◆ Page text:
Webscraping with rvest and themeing ggplot

Table of Contents


ggplot is the ‘default’ plotting library in R. It’s a very old package now, but has been kept up-to-date and is one of the core ‘tidyverse’ packages. rvest is also a tidyverse package that deals with web scrapping, inspired by equivalents like “beautiful soup”.

There is a table of hex colour codes used by Bulbapedia for each pokemon type. I’d like top be able to use this for plots made with my pokedex package.

Webscraping with rvest

Get the data

read_html("https://bulbapedia.bulbagarden.net/wiki/Category:Type_color_templates") %>% 
  html_nodes(".wikitable") %>%
  .[[1]] %>% 
  html_table() -> pokemon_colour_table

This very simple pipe goes to the url and detects all html nodes with a class of "wikitable" and puts them in a list. It then takes the first element (of one in this case), converts it into a table, and assigns it to a variable pokemon_colour_table

Clean the data

pokemon_colour_table %>%
  janitor::clean_names() %>%
  slice(1:75) %>%
  select(-video_game_types_3) %>%
  rename(type_full = video_game_types, colour = video_game_types_2) %>%
  filter(type_full != "") %>%
    type = tolower(str_trim(str_remove_all(type_full, "color|light|dark|\\:"))),
    colour_var = case_when(
      str_detect(type_full, "light") ~ "light",
      str_detect(type_full, "dark") ~ "dark"

◆ Records:

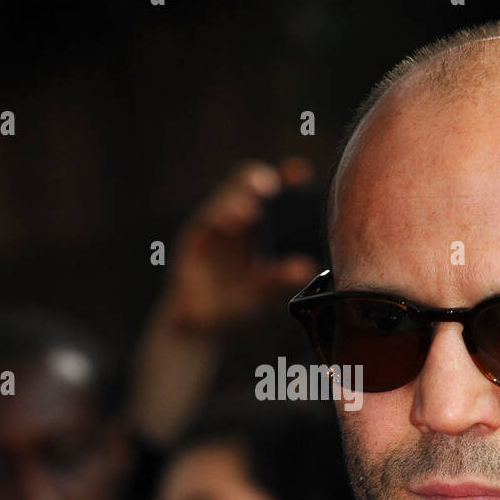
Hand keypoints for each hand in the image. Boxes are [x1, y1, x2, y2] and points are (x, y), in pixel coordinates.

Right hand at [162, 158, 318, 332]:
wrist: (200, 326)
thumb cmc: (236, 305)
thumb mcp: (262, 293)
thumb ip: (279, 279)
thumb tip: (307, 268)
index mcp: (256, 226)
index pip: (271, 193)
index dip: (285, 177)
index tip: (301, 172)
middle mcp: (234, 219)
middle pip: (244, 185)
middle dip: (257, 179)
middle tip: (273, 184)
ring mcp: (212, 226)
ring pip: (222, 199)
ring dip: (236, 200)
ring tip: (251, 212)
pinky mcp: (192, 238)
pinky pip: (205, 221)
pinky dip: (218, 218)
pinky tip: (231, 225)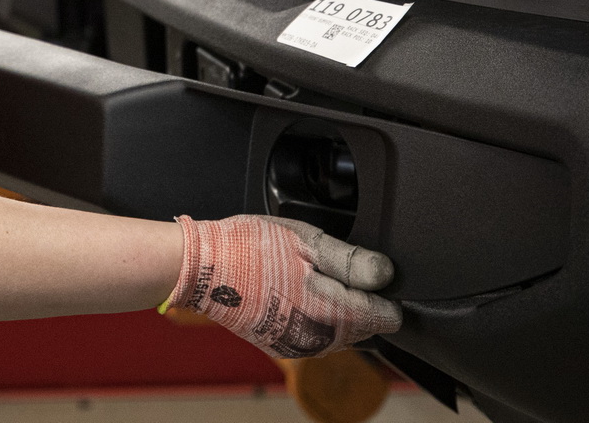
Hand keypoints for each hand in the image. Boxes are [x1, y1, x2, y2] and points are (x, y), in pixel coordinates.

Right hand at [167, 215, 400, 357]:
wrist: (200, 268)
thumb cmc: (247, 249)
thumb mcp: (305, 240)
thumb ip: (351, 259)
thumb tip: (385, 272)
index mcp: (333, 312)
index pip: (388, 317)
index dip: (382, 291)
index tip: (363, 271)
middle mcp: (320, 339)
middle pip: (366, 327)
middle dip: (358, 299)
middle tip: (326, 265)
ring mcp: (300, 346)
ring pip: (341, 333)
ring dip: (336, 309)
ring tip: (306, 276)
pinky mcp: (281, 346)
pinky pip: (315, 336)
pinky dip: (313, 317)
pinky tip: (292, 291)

* * *

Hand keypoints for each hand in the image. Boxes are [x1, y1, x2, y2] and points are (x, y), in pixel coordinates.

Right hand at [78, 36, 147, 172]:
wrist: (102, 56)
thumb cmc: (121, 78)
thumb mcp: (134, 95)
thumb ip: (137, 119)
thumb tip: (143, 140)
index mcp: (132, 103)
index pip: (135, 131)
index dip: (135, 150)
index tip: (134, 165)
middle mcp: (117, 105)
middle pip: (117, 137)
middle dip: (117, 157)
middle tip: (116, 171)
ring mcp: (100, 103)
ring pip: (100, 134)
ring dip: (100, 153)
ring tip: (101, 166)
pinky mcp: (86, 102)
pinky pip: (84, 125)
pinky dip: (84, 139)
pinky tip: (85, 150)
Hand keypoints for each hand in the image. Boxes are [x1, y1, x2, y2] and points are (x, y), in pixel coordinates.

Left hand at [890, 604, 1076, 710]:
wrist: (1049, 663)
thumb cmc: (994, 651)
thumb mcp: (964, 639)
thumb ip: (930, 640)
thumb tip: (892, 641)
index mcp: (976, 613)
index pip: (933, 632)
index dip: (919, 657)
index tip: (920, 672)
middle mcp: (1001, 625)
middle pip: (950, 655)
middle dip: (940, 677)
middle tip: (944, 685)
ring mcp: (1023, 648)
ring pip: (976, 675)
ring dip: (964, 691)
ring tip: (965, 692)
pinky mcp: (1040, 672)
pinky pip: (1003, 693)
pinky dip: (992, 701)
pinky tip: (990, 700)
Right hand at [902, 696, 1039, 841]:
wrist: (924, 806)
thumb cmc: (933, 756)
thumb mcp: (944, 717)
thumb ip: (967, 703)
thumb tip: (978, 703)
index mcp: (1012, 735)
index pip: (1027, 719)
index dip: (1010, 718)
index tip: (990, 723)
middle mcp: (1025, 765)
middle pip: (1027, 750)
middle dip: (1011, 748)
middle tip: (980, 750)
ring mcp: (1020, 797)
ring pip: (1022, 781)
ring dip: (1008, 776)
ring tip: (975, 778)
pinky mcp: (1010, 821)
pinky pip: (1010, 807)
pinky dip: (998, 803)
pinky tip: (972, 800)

◆ What you will do:
#1 Summarize the post on web scraping with rvest and theming ggplot in two sentences.
#2 According to the post on web scraping with rvest, which website provides the table of hex color codes for each Pokémon type?
#3 Supply what follows in the post on web scraping with rvest, picking up right after its last line.

◆ Answers:
#1 The post presents ggplot as the default plotting library in R and rvest as a tidyverse package for web scraping, and it sets out to use Bulbapedia's table of hex color codes for each Pokémon type in plots made with the author's pokedex package. It scrapes that table by reading the page, selecting the nodes with the class "wikitable", taking the first one and converting it to a table, and then begins cleaning the result with janitor::clean_names() and steps that slice, select, rename and filter it.

#2 Bulbapedia.

#3
  ) %>%
  mutate(colour = paste0("#", colour)) %>%
  select(-type_full, type, colour_var, colour) -> type_colours

Cleaning the data is the more irritating part, as always. First, janitor::clean_names() does a bunch of sane default things to make sure our table names are snakecase, with no mad characters and duplication etc.. Then, as we only want the first part we slice it, and as we only want the first 2 columns, we drop the third. We then give the remaining columns sane names, and remove rows that have empty strings.

The meat of the data cleaning comes next, parsing the label column to get just the type out and convert it to lower case and putting it into a new column, then conditionally checking if the row is a variant light/dark hue, or the default, and making a column to represent that. Finally we convert the colour code to an actual hex string.

Format for ggplot2 colour scale

ggplot2 wants the scale as a named list. Making this in a tidy way is very straightforward.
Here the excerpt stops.